El
vecino
Yo me había mudado recién al
departamento de la calle Nordstrasse, cuando en una de ésas primeras tardes tocaron
insistentemente el timbre. Dos policías uniformados se dejaban ver por el
rabillo de la puerta. Abrí alarmada de inmediato. Buenas tardes señora, dijo
uno de ellos, venimos por la denuncia de violencia doméstica. ¿Podemos
pasar? Yo no hablaba muy bien alemán en aquel entonces e hice el gesto de
no estar entendiendo el asunto del todo. A lo que el otro añadió: Ud. llamó
para hacer una denuncia, ¿cierto? Una denuncia, éso sí que lo entendí y moví
la cabeza diciendo que no, que yo no había llamado. Entonces el policía señaló
el rótulo vacío del timbre en mi puerta, donde yo aún no había colocado mi
nombre y preguntó. ¿Entonces Ud. no es la señora...? (Y mencionó un
nombre que ahora no recuerdo). No, no soy... respondí. Disculpe la
molestia, añadió, tocamos el timbre equivocado. En ése momento se
abrió la puerta del departamento de al lado y una mujer joven, vestida con una bata, salió al pasillo invitando a pasar a los dos policías.
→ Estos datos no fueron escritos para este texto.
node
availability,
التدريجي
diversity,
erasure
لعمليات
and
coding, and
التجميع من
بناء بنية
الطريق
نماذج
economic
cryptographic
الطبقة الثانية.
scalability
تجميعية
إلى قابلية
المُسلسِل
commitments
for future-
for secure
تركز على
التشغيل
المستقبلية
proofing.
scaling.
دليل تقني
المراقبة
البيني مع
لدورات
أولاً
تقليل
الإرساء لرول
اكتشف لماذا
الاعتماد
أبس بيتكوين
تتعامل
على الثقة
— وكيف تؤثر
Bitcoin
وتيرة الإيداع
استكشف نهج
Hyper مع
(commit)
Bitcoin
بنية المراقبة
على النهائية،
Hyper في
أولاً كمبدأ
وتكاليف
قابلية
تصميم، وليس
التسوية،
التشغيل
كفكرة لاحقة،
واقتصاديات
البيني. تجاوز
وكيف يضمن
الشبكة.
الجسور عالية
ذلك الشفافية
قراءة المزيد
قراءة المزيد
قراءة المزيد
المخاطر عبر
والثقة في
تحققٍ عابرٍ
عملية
Durante ésa primera semana me
arrepentí de haberme mudado. Si bien el departamento estaba ubicado en la
última planta y tenía una gran terraza con vista al jardín. Poseía, no obstante,
paredes demasiado finas, de ésas que dejan escuchar todo lo que pasa al lado. Pude advertir que dos personas, un hombre y una mujer, se
hablaban constantemente a gritos y no paraban de tirarse cosas; yo podía
escuchar el estruendo de ellas al romperse contra la pared o el piso, además del
caótico ruido de una guitarra eléctrica y en repetidas veces a una mujer llorando.
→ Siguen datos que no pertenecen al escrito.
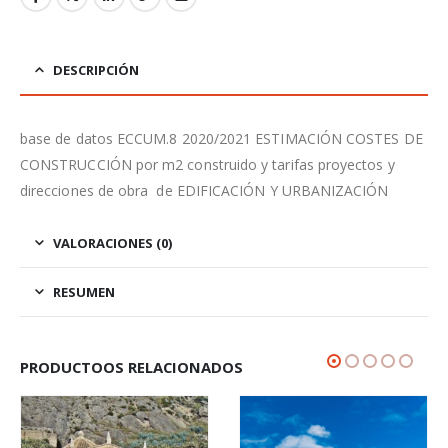
DESCRIPCIÓN
base de datos ECCUM.8 2020/2021 ESTIMACIÓN COSTES DE
CONSTRUCCIÓN por m2 construido y tarifas proyectos y
direcciones de obra de EDIFICACIÓN Y URBANIZACIÓN
VALORACIONES (0)
RESUMEN
PRODUCTOOS RELACIONADOS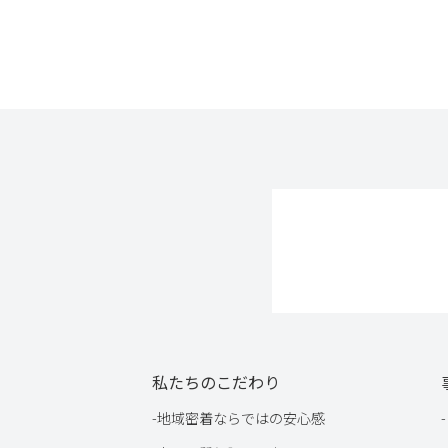
私たちのこだわり
-
地域密着ならではの安心感
-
Una tarde mientras volvía del
trabajo, me encontré en el pasillo con un hombre que aseguraba la puerta de al
lado. Era joven, enorme y barbudo, tenía el pelo rubio, largo, atado en una
cola de caballo. Vestía una chaqueta de color naranja fluorescente, de ésas que
suelen usar los operarios de las construcciones y en sus manos sostenía un
casco. Su aspecto entero me intimidó de inmediato. Apenas improvisé un saludo
cuando pasé por su lado y aquel respondió con un leve movimiento de cabeza. A
partir de aquel momento, cada vez que salía o volvía a casa, vigilaba bien, procurando
no tener que encontrarme con él de nuevo.
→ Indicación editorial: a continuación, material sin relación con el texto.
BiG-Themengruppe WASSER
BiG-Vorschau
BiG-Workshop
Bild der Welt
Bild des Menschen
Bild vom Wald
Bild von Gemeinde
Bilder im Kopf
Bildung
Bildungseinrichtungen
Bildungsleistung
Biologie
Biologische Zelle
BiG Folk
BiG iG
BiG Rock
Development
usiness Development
Una actualización obligatoria en el trabajo vino a mí como un gran alivio y me obligó a ausentarme por una semana, lastimosamente aquellos siete días pasaron tan rápido como suelen pasar las cosas buenas y al terminar yo estaba de vuelta en la Nordstrasse. Aparte del lazo negro que alguien había colgado en el umbral de la puerta principal, todo parecía igual a simple vista. Al ir subiendo la escalera me encontré con la vecina, la de la bata, que iba cargada de una bolsa de supermercado y había decidido hacer un descanzo en el tercer piso, depositando la bolsa en el suelo. Por un instante, los ojos hinchados, enrojecidos y huidizos de ella se cruzaron con los míos; yo no pude evitar estremecerme al reparar en su brazo derecho enyesado y sujeto a un cabestrillo. La saludé y me ofrecí a ayudarla, ella en principio dijo que no era necesario, pero como yo ya me había acercado a la bolsa con ademán de agarrarla, aceptó. Sólo faltaban dos pisos para llegar al nuestro y subimos peldaño tras peldaño, despacio y en completo silencio.
Cuando
llegamos le entregué la bolsa, ella me dió las gracias y se dispuso a abrir la
puerta. Si necesitas ayuda... le dije y sin saber por qué, me atreví a
poner suavemente mi mano en su hombro izquierdo. Ay... dijo ella, como
si sólo hubiera estado esperando un gesto para echarse a llorar. Lloraba con la
cabeza hundida, sacudiendo levemente los hombros. Intentaba en vano secarse las
lágrimas con el dorso de la mano izquierda, pero de nuevo irrumpía en sollozos. Él no era malo, ¿sabes? comenzó a decir, no, él no era malo... En ése momento recién caí en cuenta, que sobre el umbral, colgaba también un listón negro.